■ GIVEN TEXT ■
Gao Yisheng () (1866–1951) was the creator of the Gao style of the Chinese Internal Martial Art of Baguazhang. His life bridged the second generation and third generation of Bagua practitioners into the 20th century. He was one of the few third generation Bagua practitioners to live beyond the 1940s. His innovation and impact on Bagua as a fighting art cannot be underestimated.

Life
Gao Yisheng was born in Da Zhuang Zi Village, Da Shan Township, Wu Di County, Shandong province, China in 1866. During his childhood his family fortune was lost so they moved to Wu Ching County, Shaogao township in Hebei province to find employment. When he was young his leg was broken by a mule cart and the bone was set incorrectly so Gao walked with a cane the rest of his life. As a boy he learned the art of Da Hong Quan (Big Red Fist) in his home village.

In 1892 when Gao was twenty-six years old he began his study of Baguazhang with Dong Haichuan’s student Sung Zhangjun (Song Changrong). After three years of practice with Song all he had learned was basic circle walking and the single palm change. Gao asked for more instruction, but Song refused and Gao left to find another teacher.

At age thirty, in 1896, Gao met Zhou Yuxiang. Zhou was a talented student of Cheng Tinghua. Zhou’s skill in fighting had earned him the nickname “Peerless Palm” Zhou. Gao and Zhou “crossed hands” three times and Gao was defeated each time. Gao knelt and asked to become Zhou's disciple. Zhou said they were too close in age for him to bring him into the system so Zhou took Gao to Beijing to meet his teacher Cheng Tinghua. Cheng accepted him as his student because of his previous experience with Sung and on Zhou Yuxiang's recommendation. Gao learned the majority of the system from Zhou and would travel to Beijing periodically to study with Cheng, until Cheng's death four years later. Gao learned the eight xian tian palms, weapons forms and applications.

■ DATA ■

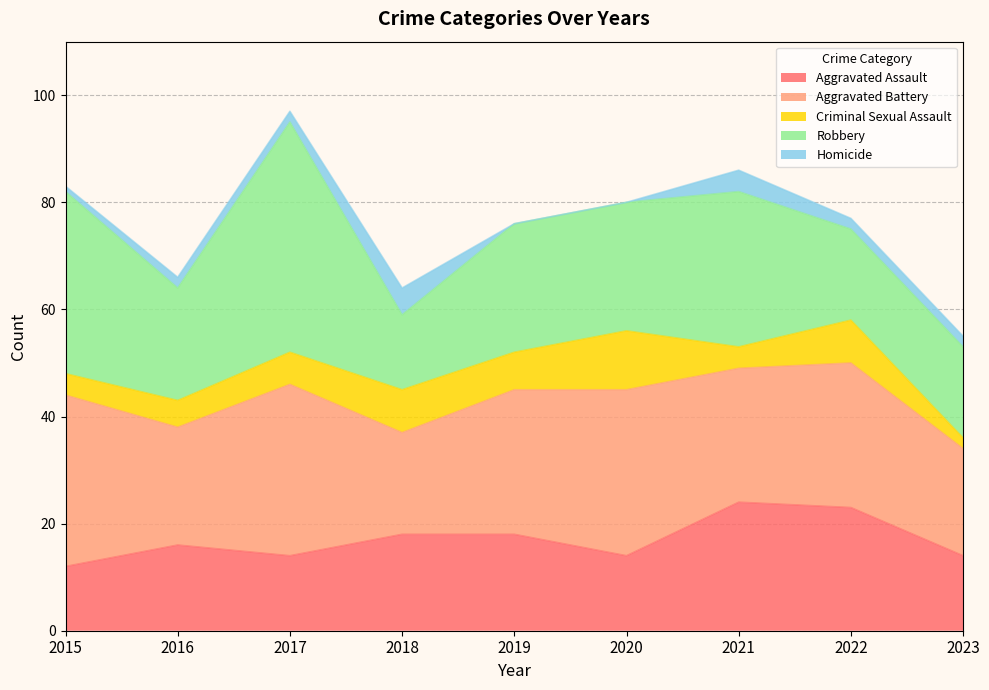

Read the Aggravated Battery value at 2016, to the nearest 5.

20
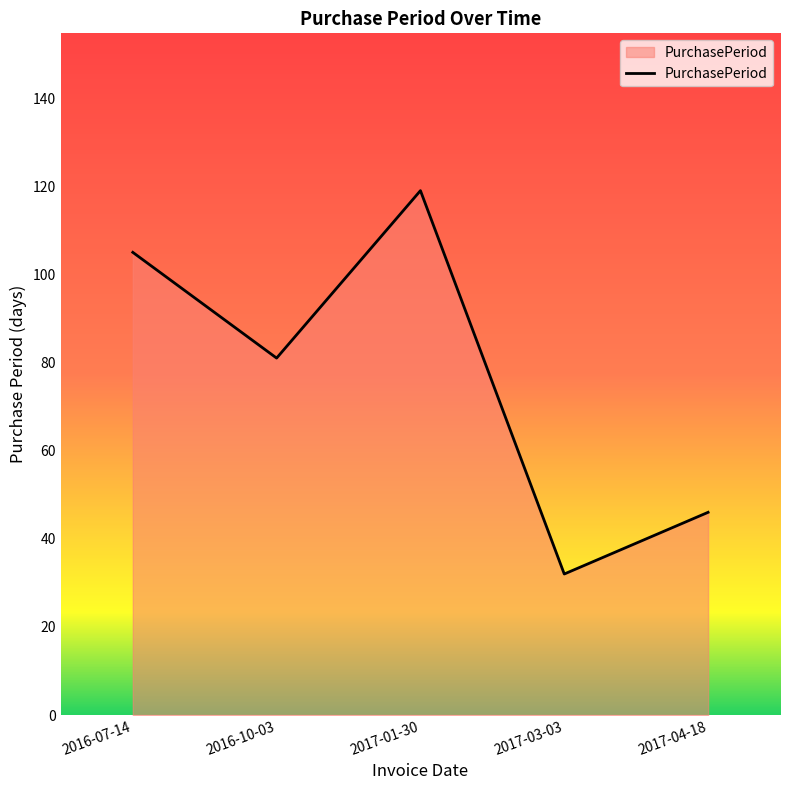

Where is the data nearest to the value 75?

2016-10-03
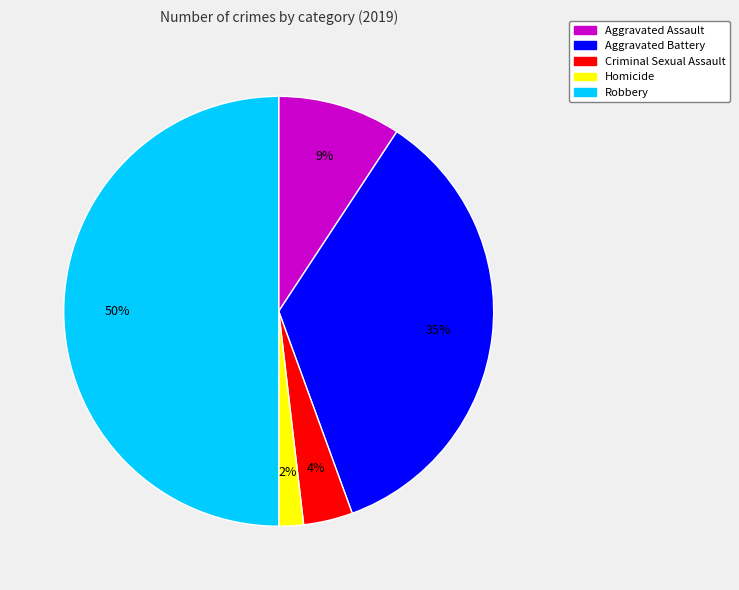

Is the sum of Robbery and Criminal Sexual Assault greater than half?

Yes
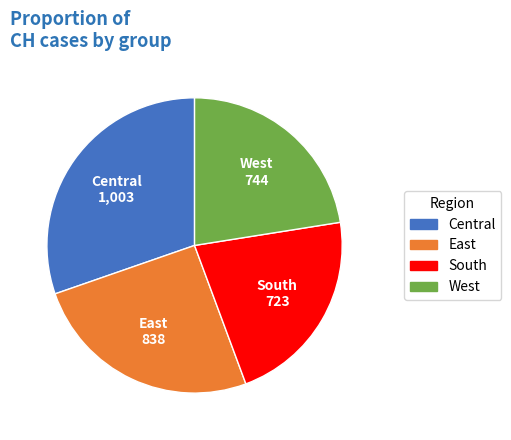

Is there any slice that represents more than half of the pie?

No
--
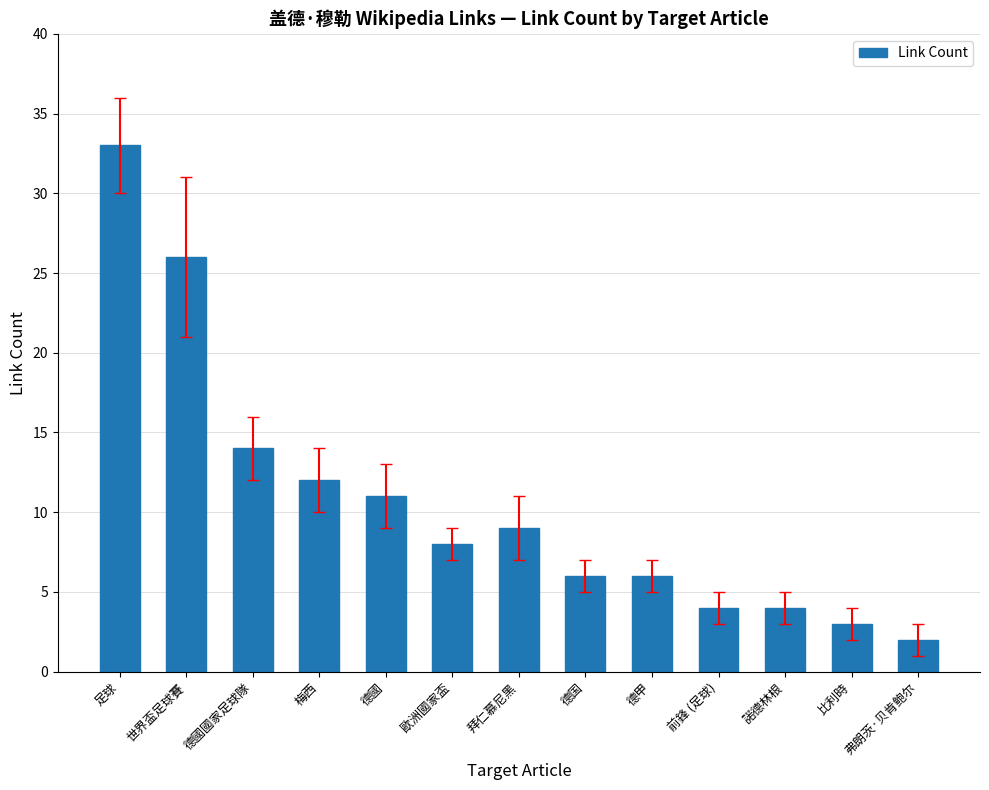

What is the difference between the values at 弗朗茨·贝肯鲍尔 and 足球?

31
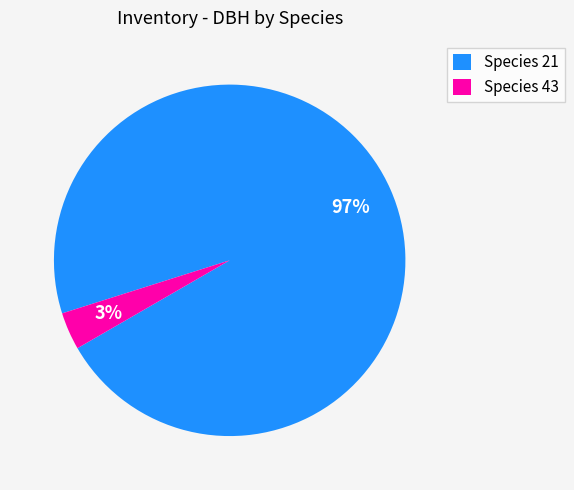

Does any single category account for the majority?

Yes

■ PROBLEM SET ■
[A] Can you reproduce the part of the Gao Yisheng text that opens with the words containing "Gao Yisheng ()" and closes with "his home village."?
[B] In the records, switch "value" to "figure" in the part that opens with the line containing "Read the Aggravated" and closes with the line containing "Is there any", and return only those lines, leaving out the pictures.

■ ANSWERS TO THE TASKS ■
[A]
Gao Yisheng () (1866–1951) was the creator of the Gao style of the Chinese Internal Martial Art of Baguazhang. His life bridged the second generation and third generation of Bagua practitioners into the 20th century. He was one of the few third generation Bagua practitioners to live beyond the 1940s. His innovation and impact on Bagua as a fighting art cannot be underestimated.

Life
Gao Yisheng was born in Da Zhuang Zi Village, Da Shan Township, Wu Di County, Shandong province, China in 1866. During his childhood his family fortune was lost so they moved to Wu Ching County, Shaogao township in Hebei province to find employment. When he was young his leg was broken by a mule cart and the bone was set incorrectly so Gao walked with a cane the rest of his life. As a boy he learned the art of Da Hong Quan (Big Red Fist) in his home village.

[B]
Read the Aggravated Battery figure at 2016, to the nearest 5.

20

Where is the data nearest to the figure 75?

2016-10-03

Is the sum of Robbery and Criminal Sexual Assault greater than half?

Yes

Is there any slice that represents more than half of the pie?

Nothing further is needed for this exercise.